Drone savaşı, hem askeri hem de sivil modern güvenlik sistemlerinin temel zorluklarından biri haline geliyor. İHA teknolojisinin gelişimi son on yılda katlanarak artmıştır ve bu teknolojilerin kullanılabilirliği, minyatürleştirilmesi ve operasyonel yetenekleri, basit tasarımların bile kritik altyapı, kamu düzeni ve hatta askeri operasyonların yürütülmesi için ciddi bir tehdit oluşturabileceği anlamına gelmektedir. Bu eğilime verilecek yanıt, tespit hassasiyeti, etkisiz hale getirme verimliliği ve mevcut güvenlik sistemleriyle entegrasyon esnekliğini bir araya getiren anti-drone teknolojilerinin eşit derecede dinamik bir şekilde geliştirilmesi olmalıdır.

Modern C-UAS çözümleri giderek radar, elektro-optik ve RF sensörleri, yapay zeka kullanan sinyal analizi ve hem kinetik hem de kinetik olmayan akıllı etkisiz hale getirme araçlarını birleştiren kapsamlı, entegre platformlar şeklini almaktadır. Havaalanlarında, askeri üslerde, sınırlarda ve kitlesel etkinliklerde konuşlandırılırlar ve havadan gelen tehditlere karşı gerçek koruma sağlarlar. Aynı zamanda, spor, araştırma veya teknik amaçlarla kendi dronlarını yapan veya modifiye eden özel ve yarı profesyonel kullanıcıların sayısı da giderek artmaktadır. Bu gelişme, İHA teknolojilerinin güvenli ve sorumlu bir şekilde kullanılabilmesi için standartlara, eğitime ve düzenlemeye duyulan ihtiyaçla ayrılmaz bir şekilde bağlantılıdır.

Bu değişen pazar ve teknolojik gerçeklikte, sadece devlet kurumları ve hizmetlerinin değil, aynı zamanda yeni nesil güvenlik sistemlerine esneklik, yenilikçilik ve mühendislik yetkinliği getirebilecek özel sektör oyuncularının da sürece dahil edilmesi elzemdir. Bu bağlamda MBF Group SA, drone ve anti-drone endüstrisinin stratejik önemini kabul etmekte ve bunu önümüzdeki yıllarda potansiyel bir iş büyüme alanı olarak görmektedir. Askeri ve endüstriyel deneyime dayalı bir uzman tabanı oluşturmak, insansız teknoloji ve hava sahası koruma sistemlerinde yetkinlik oluşturmanın bir unsurudur.

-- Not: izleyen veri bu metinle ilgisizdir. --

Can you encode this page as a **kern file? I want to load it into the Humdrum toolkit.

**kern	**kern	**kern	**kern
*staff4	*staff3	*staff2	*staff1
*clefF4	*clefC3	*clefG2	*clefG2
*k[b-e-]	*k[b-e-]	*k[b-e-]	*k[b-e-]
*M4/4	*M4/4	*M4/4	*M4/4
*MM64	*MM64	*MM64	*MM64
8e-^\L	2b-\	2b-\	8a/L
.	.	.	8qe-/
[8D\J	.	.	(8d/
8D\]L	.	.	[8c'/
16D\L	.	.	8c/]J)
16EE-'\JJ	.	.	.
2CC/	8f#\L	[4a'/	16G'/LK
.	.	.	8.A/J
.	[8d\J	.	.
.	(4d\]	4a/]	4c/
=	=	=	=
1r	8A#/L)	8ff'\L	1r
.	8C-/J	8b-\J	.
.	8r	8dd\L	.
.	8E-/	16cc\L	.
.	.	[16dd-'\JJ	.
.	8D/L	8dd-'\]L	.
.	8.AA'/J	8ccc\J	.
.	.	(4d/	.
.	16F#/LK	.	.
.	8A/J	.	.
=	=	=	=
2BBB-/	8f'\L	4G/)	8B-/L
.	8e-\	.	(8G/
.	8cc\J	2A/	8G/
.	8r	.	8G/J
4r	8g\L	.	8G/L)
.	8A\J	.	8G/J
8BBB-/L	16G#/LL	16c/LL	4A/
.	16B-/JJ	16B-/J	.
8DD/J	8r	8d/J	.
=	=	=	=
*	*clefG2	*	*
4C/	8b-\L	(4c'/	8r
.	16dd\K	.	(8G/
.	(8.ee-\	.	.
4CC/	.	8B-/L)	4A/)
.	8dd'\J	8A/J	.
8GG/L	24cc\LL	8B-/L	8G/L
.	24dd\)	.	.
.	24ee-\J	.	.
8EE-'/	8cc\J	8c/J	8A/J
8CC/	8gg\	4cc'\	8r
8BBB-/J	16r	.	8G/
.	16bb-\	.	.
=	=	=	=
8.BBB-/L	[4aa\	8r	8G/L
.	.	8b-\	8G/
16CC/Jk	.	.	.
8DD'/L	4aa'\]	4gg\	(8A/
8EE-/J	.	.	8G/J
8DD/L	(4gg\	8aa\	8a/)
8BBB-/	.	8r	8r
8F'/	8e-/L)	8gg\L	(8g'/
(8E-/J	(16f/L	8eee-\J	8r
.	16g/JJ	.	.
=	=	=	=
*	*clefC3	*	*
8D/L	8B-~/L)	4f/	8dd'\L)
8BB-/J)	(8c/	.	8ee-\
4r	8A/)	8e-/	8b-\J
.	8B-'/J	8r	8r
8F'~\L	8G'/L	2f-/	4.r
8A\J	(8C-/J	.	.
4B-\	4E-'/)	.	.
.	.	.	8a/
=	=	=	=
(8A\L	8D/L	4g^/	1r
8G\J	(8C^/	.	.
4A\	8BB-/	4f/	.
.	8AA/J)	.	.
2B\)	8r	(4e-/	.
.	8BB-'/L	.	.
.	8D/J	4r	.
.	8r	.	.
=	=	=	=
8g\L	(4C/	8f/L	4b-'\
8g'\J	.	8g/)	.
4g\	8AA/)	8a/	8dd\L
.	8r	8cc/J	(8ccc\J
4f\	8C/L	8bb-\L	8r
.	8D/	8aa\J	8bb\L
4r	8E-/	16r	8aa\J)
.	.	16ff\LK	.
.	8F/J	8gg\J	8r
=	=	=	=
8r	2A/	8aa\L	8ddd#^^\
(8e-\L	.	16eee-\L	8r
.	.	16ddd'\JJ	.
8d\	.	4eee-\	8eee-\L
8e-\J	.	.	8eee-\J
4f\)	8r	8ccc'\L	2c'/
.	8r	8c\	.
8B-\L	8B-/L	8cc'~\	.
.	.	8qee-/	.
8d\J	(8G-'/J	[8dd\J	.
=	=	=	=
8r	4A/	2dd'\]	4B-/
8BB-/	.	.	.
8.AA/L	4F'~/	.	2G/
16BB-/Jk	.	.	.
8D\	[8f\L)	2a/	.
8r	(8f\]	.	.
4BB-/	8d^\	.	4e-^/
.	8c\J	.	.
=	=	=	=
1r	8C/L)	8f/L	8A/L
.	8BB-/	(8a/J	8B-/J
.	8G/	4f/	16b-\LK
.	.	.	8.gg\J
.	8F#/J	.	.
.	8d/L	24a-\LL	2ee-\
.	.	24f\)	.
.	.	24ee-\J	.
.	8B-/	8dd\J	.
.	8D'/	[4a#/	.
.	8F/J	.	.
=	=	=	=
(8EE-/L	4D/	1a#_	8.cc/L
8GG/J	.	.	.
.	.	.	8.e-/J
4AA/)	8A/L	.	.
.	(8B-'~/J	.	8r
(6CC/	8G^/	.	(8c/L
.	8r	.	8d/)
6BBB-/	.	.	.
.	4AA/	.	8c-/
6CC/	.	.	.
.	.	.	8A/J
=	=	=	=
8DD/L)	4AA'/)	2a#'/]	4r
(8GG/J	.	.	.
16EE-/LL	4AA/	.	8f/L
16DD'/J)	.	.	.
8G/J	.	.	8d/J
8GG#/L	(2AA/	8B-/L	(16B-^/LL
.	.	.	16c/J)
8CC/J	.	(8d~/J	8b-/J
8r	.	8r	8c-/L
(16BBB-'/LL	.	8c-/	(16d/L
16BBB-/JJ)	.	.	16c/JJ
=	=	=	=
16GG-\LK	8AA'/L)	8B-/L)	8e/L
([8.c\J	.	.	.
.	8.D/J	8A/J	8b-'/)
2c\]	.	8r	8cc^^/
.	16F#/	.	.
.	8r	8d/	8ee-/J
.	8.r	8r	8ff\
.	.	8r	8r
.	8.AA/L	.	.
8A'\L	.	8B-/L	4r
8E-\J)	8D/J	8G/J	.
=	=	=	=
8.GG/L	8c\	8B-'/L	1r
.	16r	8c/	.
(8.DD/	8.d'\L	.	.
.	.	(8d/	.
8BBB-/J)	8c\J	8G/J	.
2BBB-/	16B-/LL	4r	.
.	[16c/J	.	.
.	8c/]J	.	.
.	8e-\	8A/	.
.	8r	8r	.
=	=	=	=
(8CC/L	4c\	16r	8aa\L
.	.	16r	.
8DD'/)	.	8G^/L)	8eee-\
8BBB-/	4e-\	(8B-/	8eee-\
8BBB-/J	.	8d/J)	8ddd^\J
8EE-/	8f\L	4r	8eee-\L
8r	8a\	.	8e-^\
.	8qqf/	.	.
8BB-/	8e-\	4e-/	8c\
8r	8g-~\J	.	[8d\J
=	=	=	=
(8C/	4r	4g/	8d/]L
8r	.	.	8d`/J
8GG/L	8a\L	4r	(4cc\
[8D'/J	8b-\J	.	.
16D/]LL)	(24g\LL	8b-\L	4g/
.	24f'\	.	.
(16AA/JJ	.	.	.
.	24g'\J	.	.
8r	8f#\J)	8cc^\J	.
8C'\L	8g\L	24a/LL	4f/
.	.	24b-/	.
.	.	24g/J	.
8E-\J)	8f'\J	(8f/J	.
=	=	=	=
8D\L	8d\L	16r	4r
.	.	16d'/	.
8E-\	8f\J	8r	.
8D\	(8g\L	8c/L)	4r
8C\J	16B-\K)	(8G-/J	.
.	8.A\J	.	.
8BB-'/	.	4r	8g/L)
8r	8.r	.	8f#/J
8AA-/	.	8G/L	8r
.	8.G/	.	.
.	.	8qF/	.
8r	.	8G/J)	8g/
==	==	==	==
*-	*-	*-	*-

Drone savaşının geleceği sadece giderek daha sofistike hale gelen tespit ve etkisiz hale getirme sistemleriyle değil, aynı zamanda bu çözümlerin komuta ağları, mobil platformlar ve uzun vadede gerçek zamanlı kararlar veren yapay zeka sistemleriyle entegrasyonuyla da ilgilidir. Günümüzde hava sahasında savaşmak sadece bir savunma meselesi değil, aynı zamanda teknolojik ve bilgi üstünlüğü meselesidir. Dronlar hem araç hem de tehdit olarak devletlerin, hizmetlerin ve şirketlerin stratejilerinde giderek daha önemli hale gelecektir.